• EXTRACT TO READ:
<<<<

The near-daily barrage of news and revelations, big and small, about the Trump campaign and its metastasizing ties to Russia can be hard to keep track of, even for people following the scandal closely. Story lines and players appear and disappear, sometimes for weeks or even months at a time.
While there remain big, overarching questions about whether there was active conspiracy between Trump, his associates, and Russia—or merely opportunistic collusion—the answers to those questions could be amorphous and long in coming.
More simply and immediately, there’s plenty of information that we know we don’t yet know about what went on in the campaign, from cyber meddling to clandestine meetings surveilled by US and other intelligence agencies—missing puzzle pieces that we can discern from the revelations that have come out so far. As Donald Rumsfeld famously said in the early days of the Iraq War, “As we know, there are known knowns; there are things we know we know. We also know there are known unknowns; that is to say, we know there are some things we do not know.”
As the Trump campaign’s onetime chairman Paul Manafort—a key figure in the scandal—makes his way toward the Senate Judiciary Committee, we thought the time was right to, in Rumsfeldian terms, present a nonexhaustive list of 15 of the most pressing known unknowns in the Trump/Russia investigation: holes and unanswered questions that you can bet Special Counsel Robert Mueller is digging into.
1. What was said on the Kislyak intercepts?
We know that something in last December’s telephone calls between Russian Ambassador Sergey Kislyak and soon-to-be Trump national security adviser Michael Flynn triggered concern among US intelligence. Presumably the calls focused on the sanctions against Russia that the outgoing Obama administration had imposed at that time. What was said, and by whom, that led US intelligence to begin the lengthy and complicated process of flagging the conversations as concerning?
2. Are there intercepts discussing the Kislyak “backchannel” discussion?
We know that there are US intelligence intercepts—either of telephone calls or electronic communication—that contradict Jeff Sessions’ recounting of his interactions with Sergey Kislyak. This week, presidential adviser and Trump son-in-law Jared Kushner said that the so-called secret backchannel offer was simply a means of attempting to gain reliable information on the Russian military’s view of the Syrian conflict. Is Jared Kushner’s reporting of that meeting consistent with any Russian reports of the meeting—and did the US or its allies intercept those reports as they were dispatched to Moscow?
3. Intelligence agencies in Europe and among our so-called Five Eyes partners— Australia, Canada, New Zealand, and the United Kingdom—had evidence of suspicious Trump interactions in 2015 and 2016. What triggered them?

>>>>

• ENTRIES PROVIDED:
<<<<

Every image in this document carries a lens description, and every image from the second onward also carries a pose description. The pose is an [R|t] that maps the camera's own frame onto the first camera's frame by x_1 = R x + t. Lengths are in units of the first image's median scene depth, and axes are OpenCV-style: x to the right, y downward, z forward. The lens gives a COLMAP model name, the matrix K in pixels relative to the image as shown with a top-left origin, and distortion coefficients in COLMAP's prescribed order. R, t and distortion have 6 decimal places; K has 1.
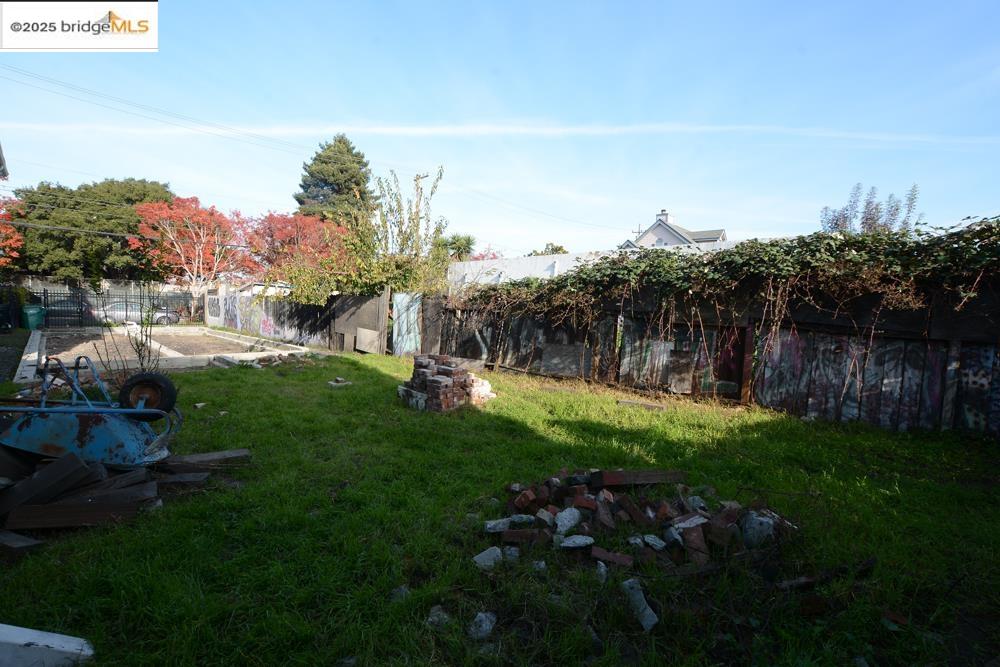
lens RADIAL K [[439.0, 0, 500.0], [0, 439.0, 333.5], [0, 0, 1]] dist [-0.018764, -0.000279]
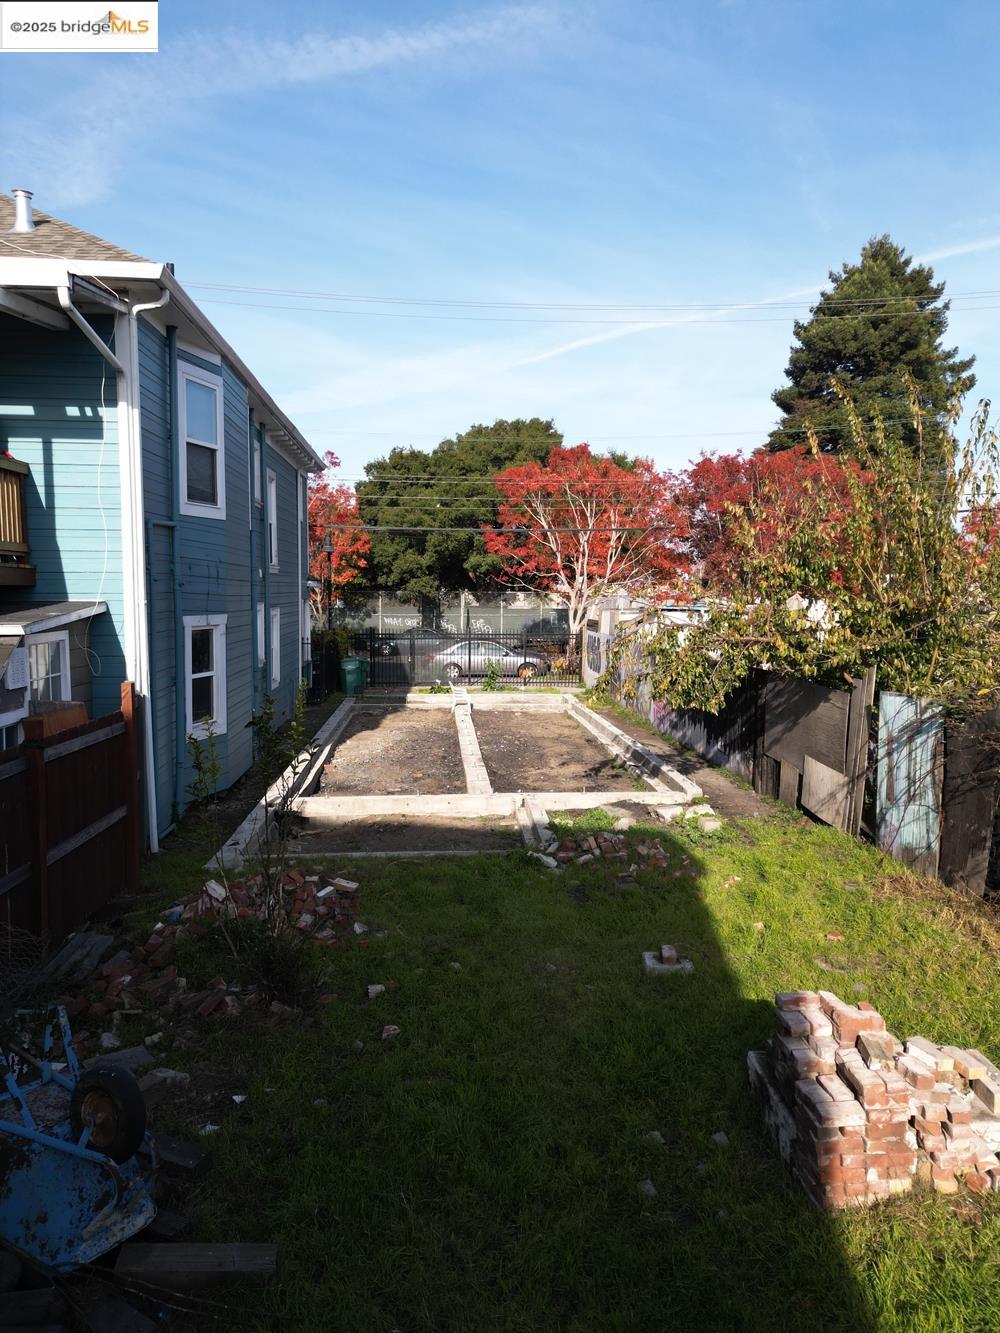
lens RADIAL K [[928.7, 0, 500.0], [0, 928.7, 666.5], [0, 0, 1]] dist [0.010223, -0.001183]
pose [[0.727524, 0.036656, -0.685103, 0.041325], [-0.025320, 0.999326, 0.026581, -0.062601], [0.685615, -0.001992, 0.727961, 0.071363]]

>>>>
<<<<

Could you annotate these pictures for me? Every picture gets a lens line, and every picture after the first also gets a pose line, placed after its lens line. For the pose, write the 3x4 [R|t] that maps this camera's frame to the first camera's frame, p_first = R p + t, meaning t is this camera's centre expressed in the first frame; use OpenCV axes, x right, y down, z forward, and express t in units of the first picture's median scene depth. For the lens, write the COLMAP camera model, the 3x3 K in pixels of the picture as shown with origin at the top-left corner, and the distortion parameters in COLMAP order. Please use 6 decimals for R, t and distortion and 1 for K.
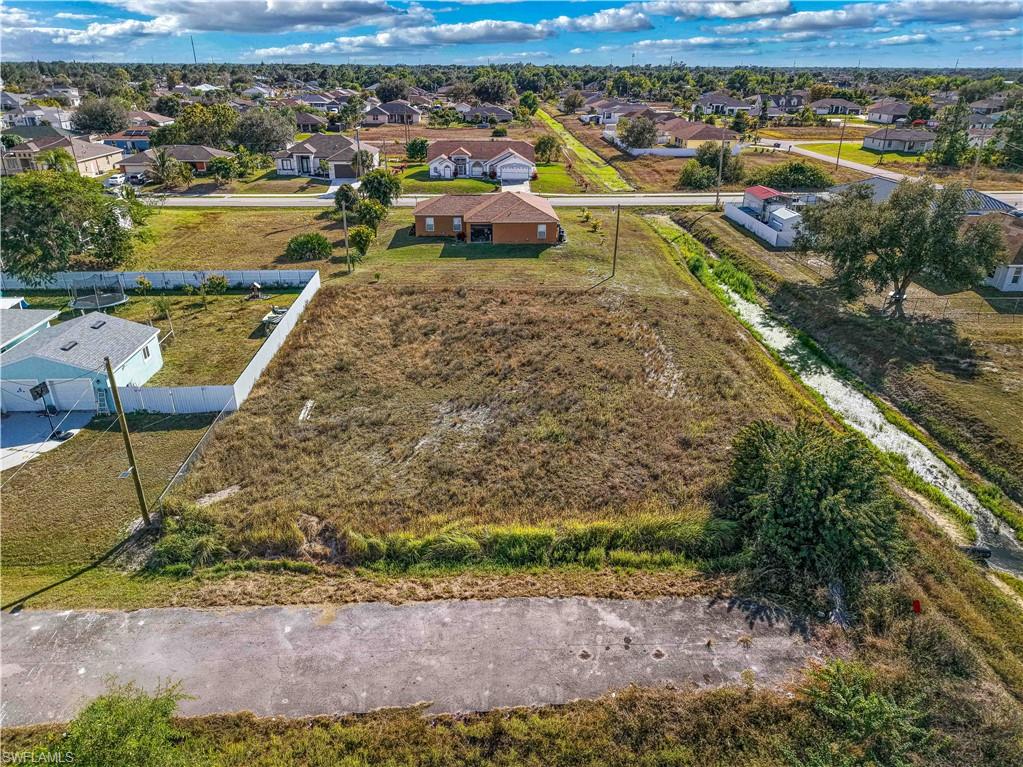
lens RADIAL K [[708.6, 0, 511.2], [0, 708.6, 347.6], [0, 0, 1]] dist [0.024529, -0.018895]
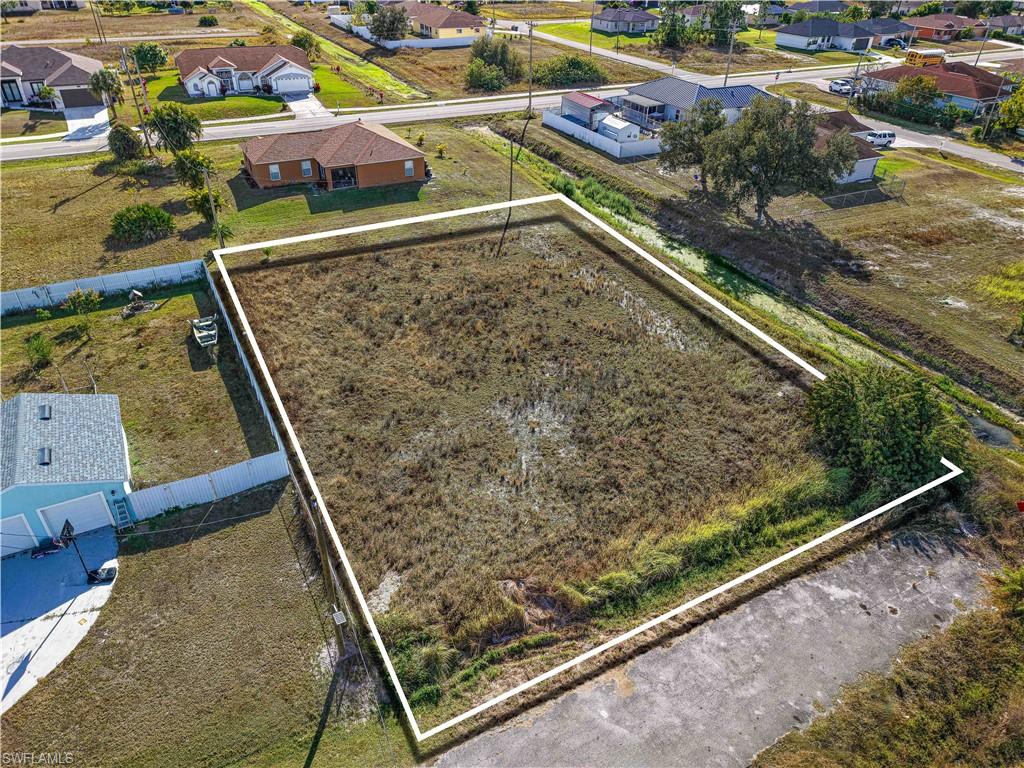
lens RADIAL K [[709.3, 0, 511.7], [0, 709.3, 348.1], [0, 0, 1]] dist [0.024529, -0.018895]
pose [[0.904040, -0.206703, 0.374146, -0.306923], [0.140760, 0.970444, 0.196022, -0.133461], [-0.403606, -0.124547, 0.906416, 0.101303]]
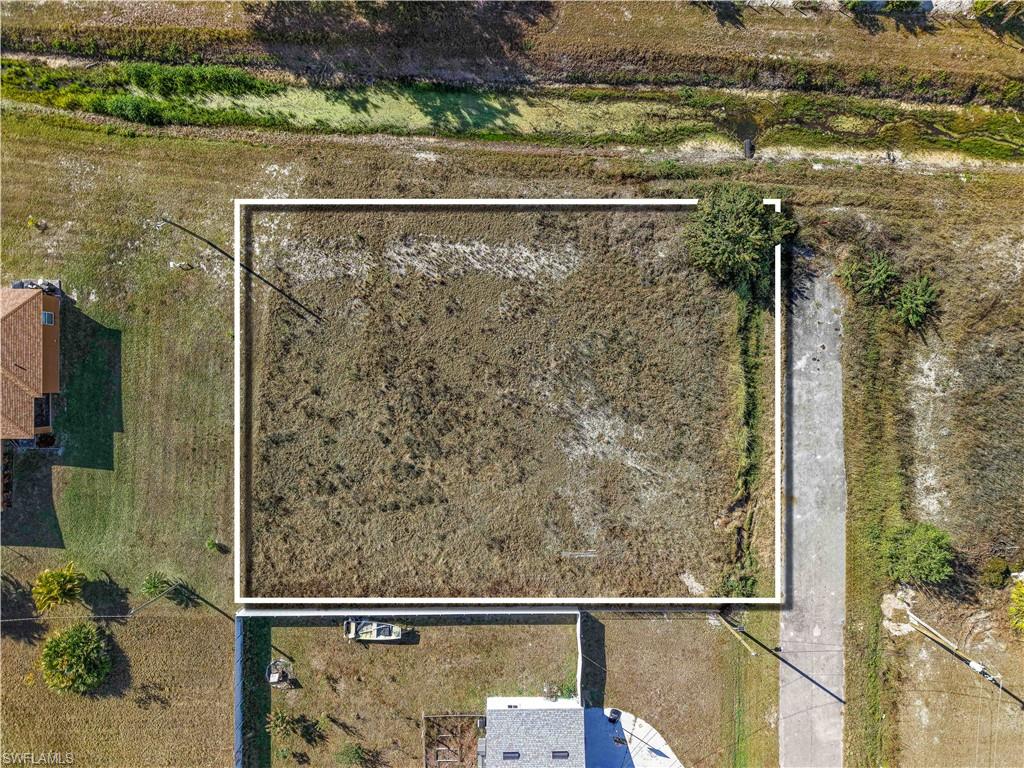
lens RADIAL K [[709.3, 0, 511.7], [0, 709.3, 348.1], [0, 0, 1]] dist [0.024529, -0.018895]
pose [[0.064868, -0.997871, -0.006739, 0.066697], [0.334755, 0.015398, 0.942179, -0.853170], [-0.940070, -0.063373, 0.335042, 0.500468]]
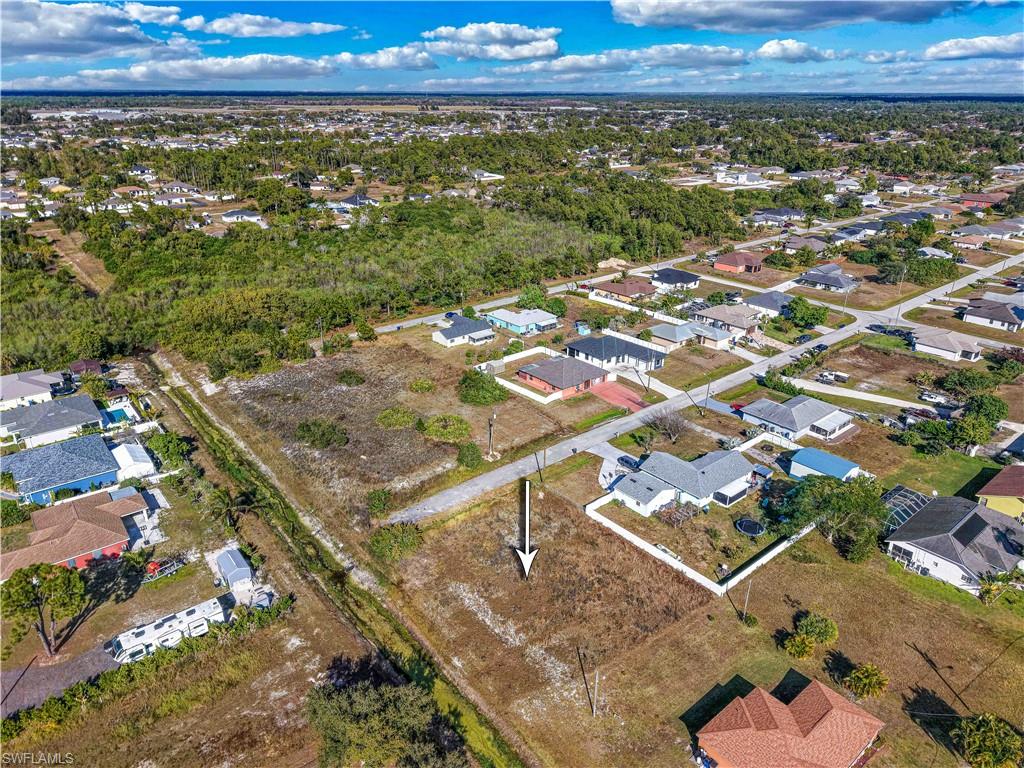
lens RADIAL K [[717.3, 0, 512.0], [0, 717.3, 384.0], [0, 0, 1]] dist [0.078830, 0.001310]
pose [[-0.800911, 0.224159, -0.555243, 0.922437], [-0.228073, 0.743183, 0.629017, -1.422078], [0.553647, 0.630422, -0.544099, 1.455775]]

>>>>

• ABOUT THIS TASK: Reproduce word for word the passage of the Trump/Russia article above, from "2. Are there" to "What triggered them?".

• SOLUTION TO THE PROBLEM:
2. Are there intercepts discussing the Kislyak “backchannel” discussion?
We know that there are US intelligence intercepts—either of telephone calls or electronic communication—that contradict Jeff Sessions’ recounting of his interactions with Sergey Kislyak. This week, presidential adviser and Trump son-in-law Jared Kushner said that the so-called secret backchannel offer was simply a means of attempting to gain reliable information on the Russian military’s view of the Syrian conflict. Is Jared Kushner’s reporting of that meeting consistent with any Russian reports of the meeting—and did the US or its allies intercept those reports as they were dispatched to Moscow?
3. Intelligence agencies in Europe and among our so-called Five Eyes partners— Australia, Canada, New Zealand, and the United Kingdom—had evidence of suspicious Trump interactions in 2015 and 2016. What triggered them?